Underneath all the paved structures that link nations and civilizations, there is a latticed, highly complicated, multilayered network of virtual highways and of intangible threads and strings that link everything and nothing at the same time. This paradox works because this age has laid out right before us an intricate, ever-growing system of mindless consumption and minute gratification, blanketing us in both isolation and connection. It has turned consumption into a sport, and without the necessity of careful digestion. In the history of man, never have we ever been more connected, but never have we ever felt more isolated.
Noor Bahjat’s work takes us to confront this predicament as well. One of her portraits, reveal a woman who holds up her brain almost like an offering, as if to say, “I surrender it and it is now yours”. Bereft of hair and skin and scalp, exposed is a bloody cranium in which placidly sits, as if it were a hat, a jellyfish. Its placidity is deceitful. In all the twenty thousand leagues of the sea it is one of its most infamous, quintessentially dangerous beauties. It is beautifully hypnotic and translucent—diaphanous like floating tulle—and appended to this gossamer body is a set of tentacles, undulating here and there. It preoccupies you in a trance-like haze, and all at once you are in its clutch and grasp. An electric tingling first, then a sharp, agonizing white-hot sting follows next. It is a fitting metaphor for ‘the system’, an almost mythical, most pervasive power of man-made omnipotence that has deftly and seamlessly coiled and wrapped its tentacles around living, breathing things.

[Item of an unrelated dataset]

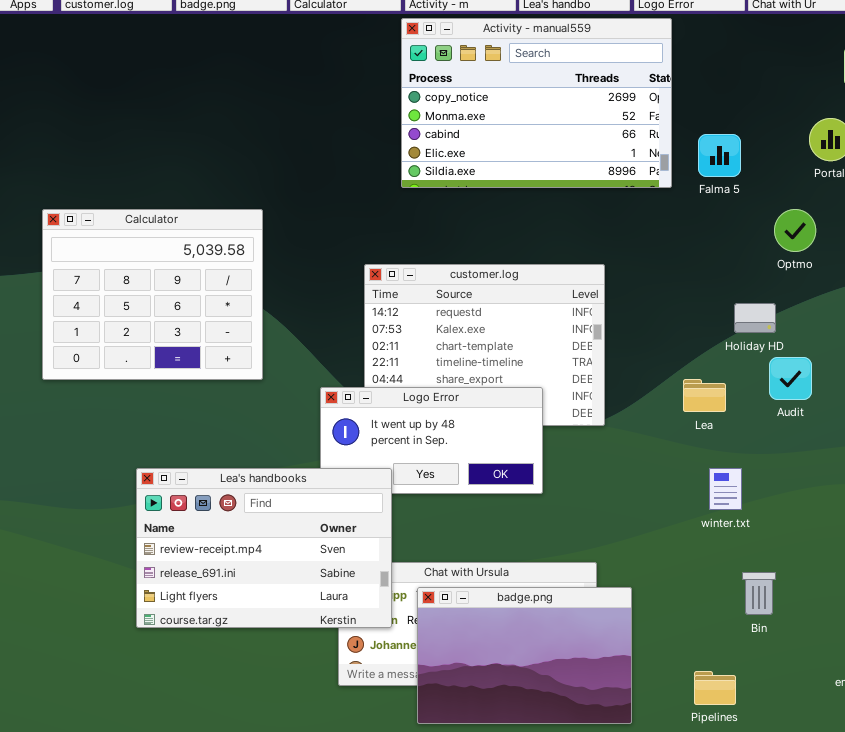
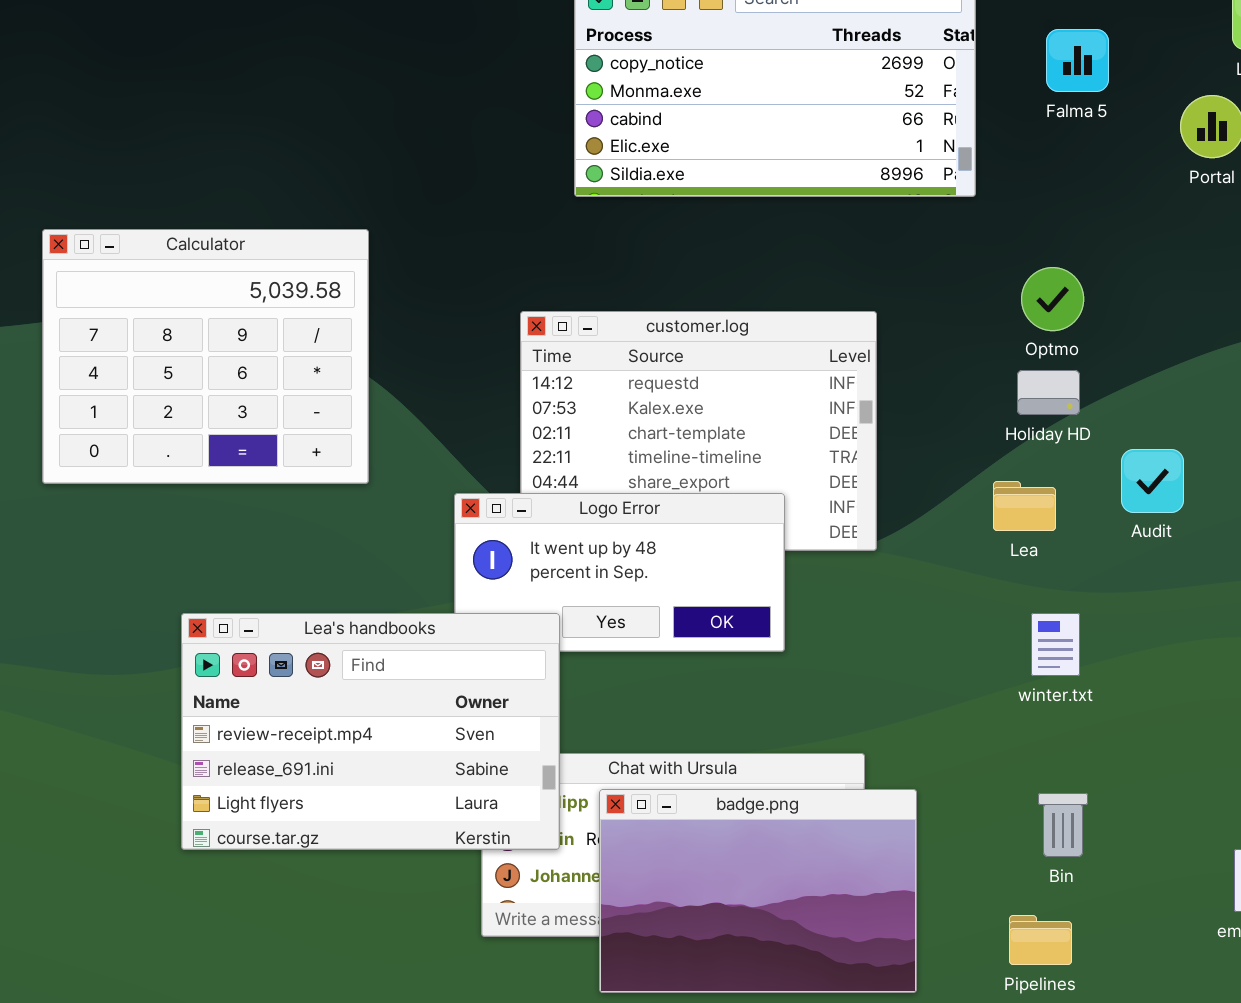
Falma 5: [698,134,741,177] -> [1046,29,1109,92], moved
Optmo: [774,209,816,252] -> [1021,267,1084,331], moved
Holiday HD: [734,303,776,333] -> [1017,370,1080,415], moved
Bin: [742,572,776,615] -> [1038,793,1088,857], moved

It is in this intricately veined, strung and threaded network of subliminal messages, force-fed information, mental and emotional conditioning that we are reminded at once of George Orwell’s prophetic tale, 1984. But what is perhaps most unsettling is that Orwell’s most famous work is no longer a prophecy. 1984 has already seen its fruition. It is here, and it is now. We are living, but have been devoid of life. Noor Bahjat is acutely aware of these changing times and declares: “I refuse to be brainwashed. I want to live my life the way nature intended me to”.